How will FSA deal with RRPs for non-UK headquartered groups?

If an international group is seeking to rely on a group recovery plan, FSA will expect that plan to adequately assess and address the UK operations. FSA will expect the plan to highlight where further information and/or planning is required for the UK operations.

FSA will make information requests to individual non-UK headquartered firms following these high-level principles:

  • UK subsidiaries will need to provide a UK recovery plan. This plan can either be incorporated into the group recovery plan or, if there is insufficient detail in the group plan, build on that plan to cover UK-specific issues.
  • A UK branch will need to provide a copy of the group recovery plan if it believes that the group plan partly or fully covers the issues. FSA would expect the group recovery plan to be submitted to it as soon as it is required to be submitted to the relevant firm’s home or other regulatory authorities. FSA plans to consult on whether it will ask UK branches of third country banks for further information. We expect it will not be able to make such a request from UK branches of EEA banks.

Does module 3.6 (Interbank Exposures) need to be prepared for every firm?

No. If a firm has to complete this module its supervisor will tell it to do so. The appropriate template for this can be found here:

http://www.fsa.gov.uk/about/what/international/recov_res_plans/interbank-exposures-data-collection

The templates will be updated in May 2012. This update will precede firms being contacted by their supervisors in early June 2012. If a firm is contacted it will need to capture exposures at 30 June 2012 and provide this to FSA by the end of July.

Does module 3.7 (Derivatives/securities financing) need to be prepared for every firm?

No. Supervisors will tell firms when they need to complete this module. If a firm does not have derivatives and/or securities financing, those parts of the module 3.7 submission will not apply. The general expectation will be for firms to prepare this module at the same time as they are preparing modules 1 to 4 of the RRP. Firms that have to submit modules 1 to 4 during 2012 have until 30 November 2012 to prepare their submission for module 3.7. This revised timing reflects FSA’s understanding that not all firms will have existing systems in place that can capture all of the required information.

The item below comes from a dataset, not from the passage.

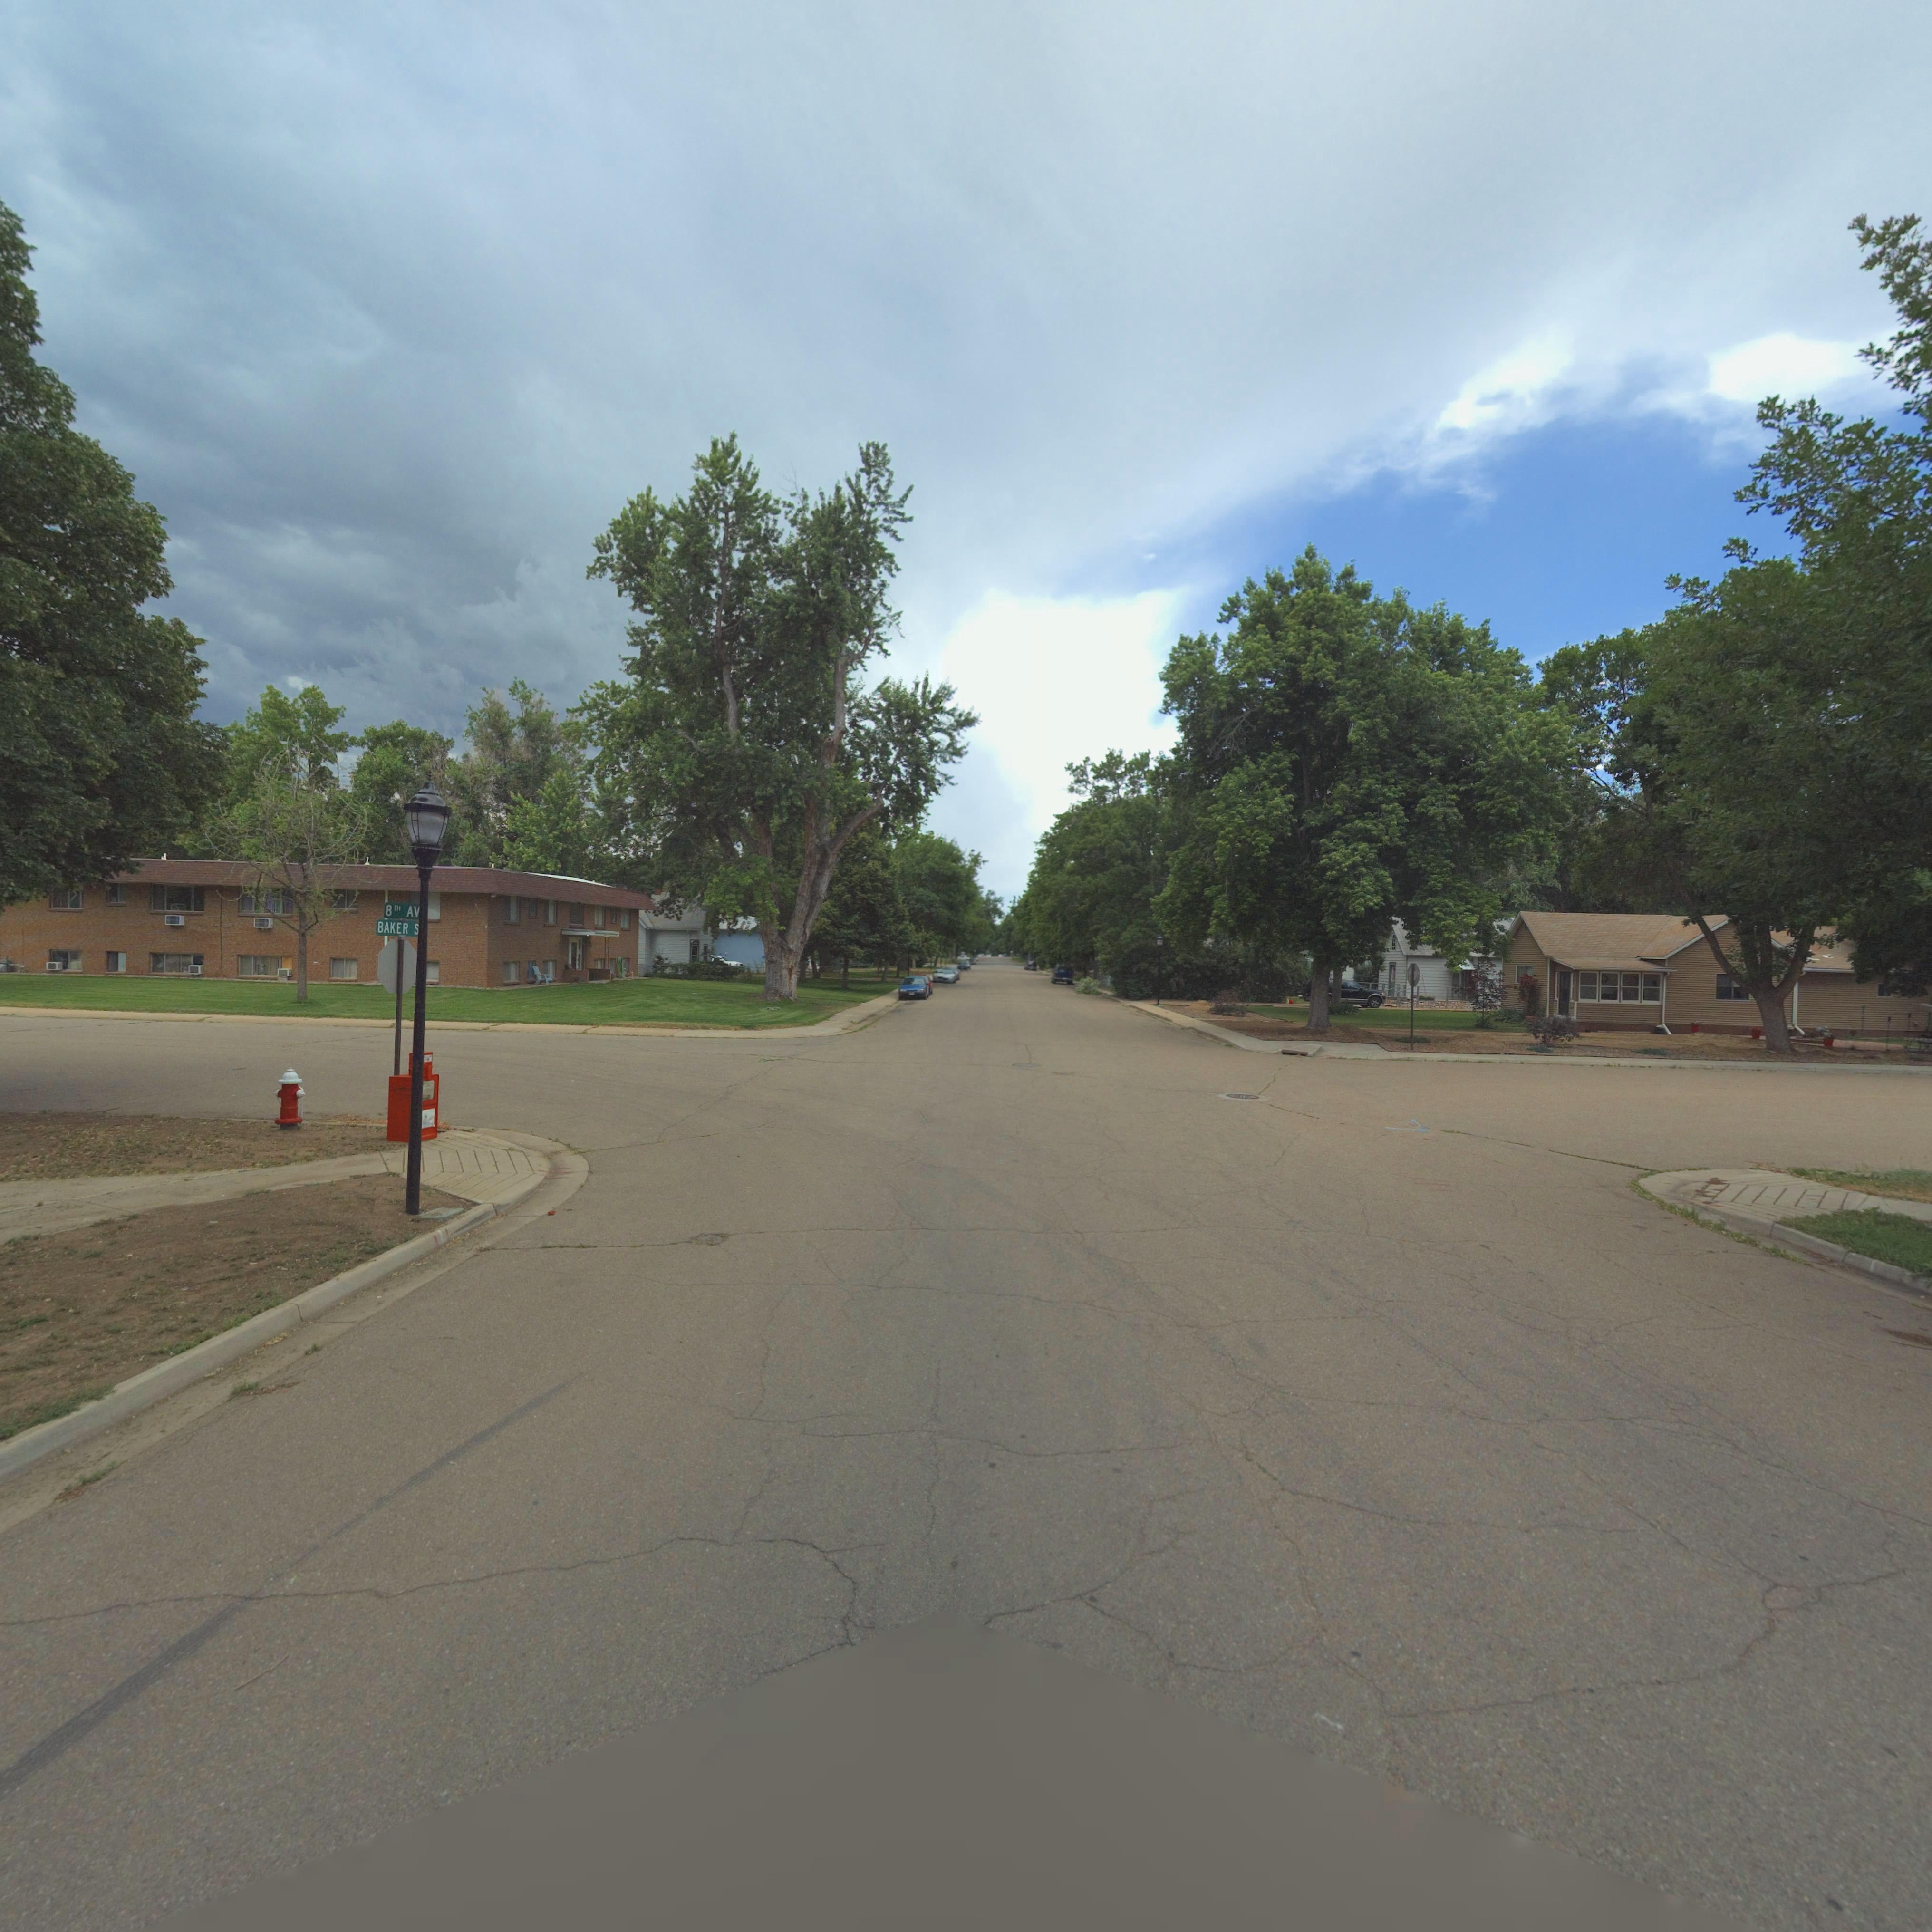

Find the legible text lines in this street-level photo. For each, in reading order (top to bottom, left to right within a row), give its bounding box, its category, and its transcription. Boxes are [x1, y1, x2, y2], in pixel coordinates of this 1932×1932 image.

[385, 904, 421, 918] StreetName: 8TH AV
[377, 921, 418, 934] StreetName: BAKER S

How much information needs to be included in module 4? The module requires firms to set out details of the economic functions that they perform and provide high-level metrics for each of those functions. It is not intended to be a thorough and detailed analysis of each of the businesses that the firm has identified as being an economic function. The table on page 24 of the RRP information pack provides an indication of the kinds of metrics and level of detail that firms will be expected to provide. FSA thinks module 4 should not require significant work by firms and so must be completed by all.